The case of Laura Fortenberry, the 17-year old killed last week in Gaston county allegedly at the hands of Howard Clay Pasour who was convicted three times of drunk driving.. highlights a problem North Carolina has in dealing with repeat DWI offenders.
Passour could have faced up to two years in jail for his third conviction, but because of overcrowded prisons judges many times will sentence defendants like Pasour for 30 days in jail plus probation.
It's Howerton's assertion that defendants like these are alcoholics, and in many cases it's not long before they're back on the road driving drunk.
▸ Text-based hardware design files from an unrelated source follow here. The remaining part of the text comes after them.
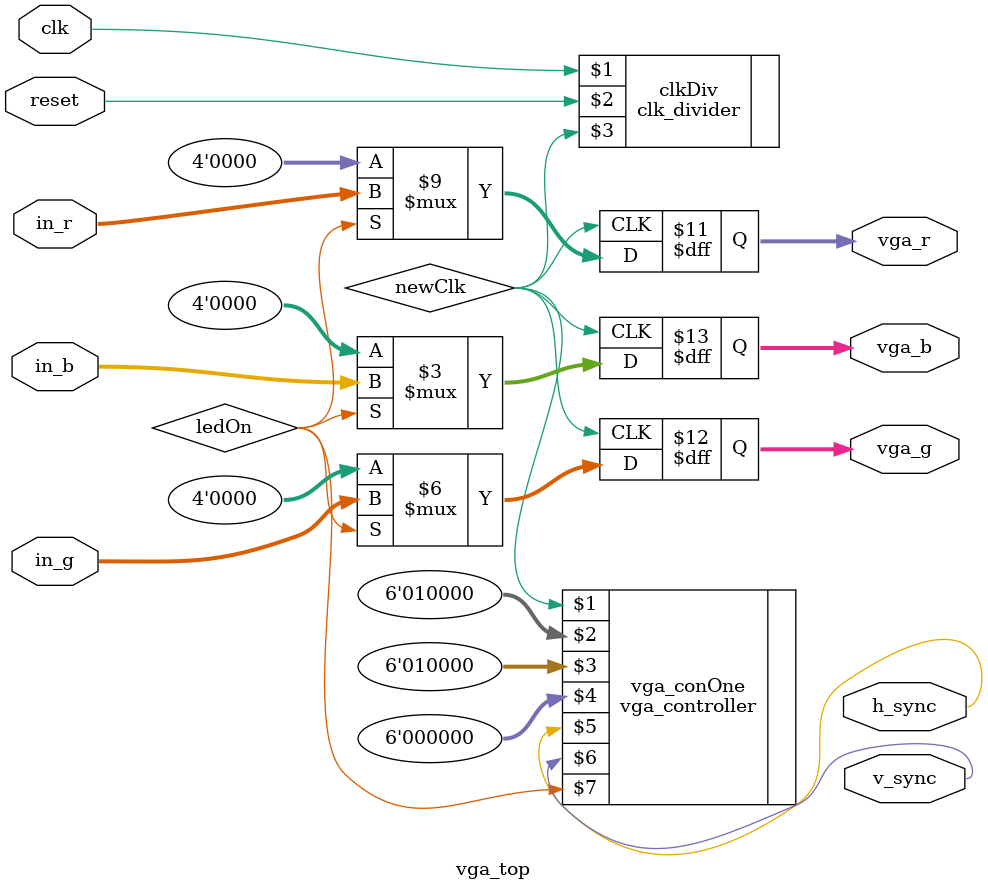
<source format=v>
`timescale 1ns / 1ps


//module vga_top(clk, rst, en, del, switch_input, vga_r, vga_g, vga_b, h_sync, v_sync);
module vga_top(clk, reset, in_r, in_g, in_b, vga_r, vga_g, vga_b, h_sync, v_sync);

    input clk, reset;
    input [3:0] in_r, in_g, in_b;
    
    output reg [3:0] vga_r, vga_g, vga_b;
    output h_sync, v_sync;
    wire newClk, ledOn;
    
    clk_divider clkDiv (clk, reset, newClk);
//    input clk, rst, en, del;
//    input [5:0] switch_input;
    
//    output reg [3:0] vga_r, vga_g, vga_b;
//    output h_sync, v_sync;
//    wire newClk, ledOn;
    
//    clk_divider clkDiv (clk, rst, newClk);
    
//    letter_decoder ltrd(clk, rst, en, del, switch_input, letter1, letter2, letter3);
    
//    vga_controller vga_conOne(newClk, letter1, letter2, letter3, h_sync, v_sync, ledOn);
    vga_controller vga_conOne(newClk, 6'b010000, 6'b010000, 6'b000000, h_sync, v_sync, ledOn);
        
    always@(posedge newClk)
    begin
      if(ledOn) begin
            vga_r <= in_r;
            vga_g <= in_g;
            vga_b <= in_b;
      end
      else begin
            vga_r <= 4'b0;
            vga_g <= 4'b0;
            vga_b <= 4'b0;
      end
    end  
endmodule


</source>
He comes to the subject honestly. "I guess because I'm in recovery and I know it works. I've been sober for 21 years now. 21 plus."
Howerton's answer-- treatment - that works. In DWI court defendants have to appear before the judge once a month; complete alcohol treatment; and be tested weekly for drugs and alcohol; in addition to attending three AA meetings a week. A case manager stays in touch with them through the whole time.
In the 13 years of the program Howerton says the recidivism rate - those who lapse back into alcoholism - is remarkable: two-to-3 percent. There are now 500 DWI courts in the U.S. And it began in Mecklenburg.
"It works and it's changed lives," Howerton says. "I can't tell you how many people come up to me who've been in these programs and have said you've saved my life.. and I'll be forever grateful."
Those who go through the DWI court still have to serve their sentence, DWI court doesn't get them out of that. The program is voluntary.
There are three DWI courts in North Carolina, two are in Mecklenburg county. But Judge Howerton, who's now retired, is advocating state lawmakers expand it.
The program could be funded, he says, through adding a $50 fee to every defendant convicted of DWI. That could raise up to $3 million to fund the court statewide.